Sound of Music
PASTOR DAVE’S MUSINGS FROM THE HEARTLAND
November 20, 2022
THE SOUND OF MUSIC
One of the highlights of my tour of Europe in 2010 was riding on our tour bus as we traveled through the hills of Austria on our way to Vienna with the soundtrack of The Sound of Music playing. I could picture Julie Andrews singing “The hills are alive with the sound of music with songs they have sung for a thousand years. The hills fill my heart with the sound of music, my heart wants to sing every song it hears. My heart wants to beat like the wings of the birds that rise from the lake to the trees. My heart wants to sing like a chime that flies from a church on a breeze. To laugh like a brook when it trips and falls over stones on its way. To sing through the night like a lark who is learning to pray.”
In the 2022 Indiana University Foundation’s Image there is a short article about “What do Molecules Sound Like?” Walker Smith, a 2022 IU graduate, during his senior year performed “The Sound of Molecules” at a concert for the Jacobs School of Music’s Center for Electronic and Computer Music. The concert was based on converting the activities of molecules – their rotational, vibrational, and translational motion – into sounds. Smith discovered different molecules have different sounds. Some sound like the crackle of a vinyl record, the groove of a synth keyboard, a gong, a cat purring, or hundreds of bowling balls dropped into a vat of something goopy.

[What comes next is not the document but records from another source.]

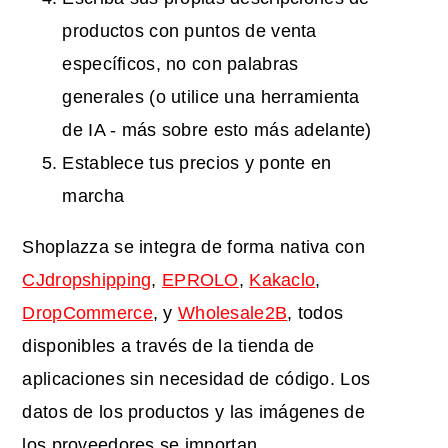
productos con puntos de venta
específicos, no con palabras
generales (o utilice una herramienta
de IA - más sobre esto más adelante)
Establece tus precios y ponte en
marcha
Shoplazza se integra de forma nativa con
CJdropshipping
,
EPROLO
,
Kakaclo
,
DropCommerce
, y
Wholesale2B
, todos
disponibles a través de la tienda de
aplicaciones sin necesidad de código. Los
datos de los productos y las imágenes de
los proveedores se importan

According to Concetta Tomaino “Everything in the world is a vibration of some kind. Music is an extension of who we are, and that’s why it helps us reach people who seem to be disconnected because of illness or a traumatic brain injury (Rotary, May 2022, p. 31).” For Tomaino, “the impact of music on the mind and body demonstrates how much of our makeup as human beings is based on rhythm, resonance, and perception of all of which connect us in a fundamental way to who we are (Rotary, May 2022, p. 31).” The sound of music has the power to be medicine for the mind.
For many years I attended two or three times a year a conference for continuing education called “Great Books.” It was led by Leonard Sweet and many of the books we discussed were not all that great. During one of our gatherings Leonard make the observation that the Greek word that is generally translated “spirit” could be translated “energy.” Following Jesus’ ascension the Holy Spirit came to energize Christians.
In Romans we read “Likewise the Spirit helps us in our weakness; for we do not know how to pray as we ought, but that very Spirit intercedes with signs too deep for words (Romans 8:26).” Using Sweet’s take, we might translate this passage “Likewise God’s energy resonates with us in our weakness, interceding with vibrations too deep for words.” In our weakness, God pours His music of love and grace into our lives.
The world is alive with the sound of music. All creation is connected by rhythms, resonances, and perceptions. Every molecule in our body has its own particular melody. God’s Spirit (energy) resonates with these melodies bring peace, joy, love, and hope.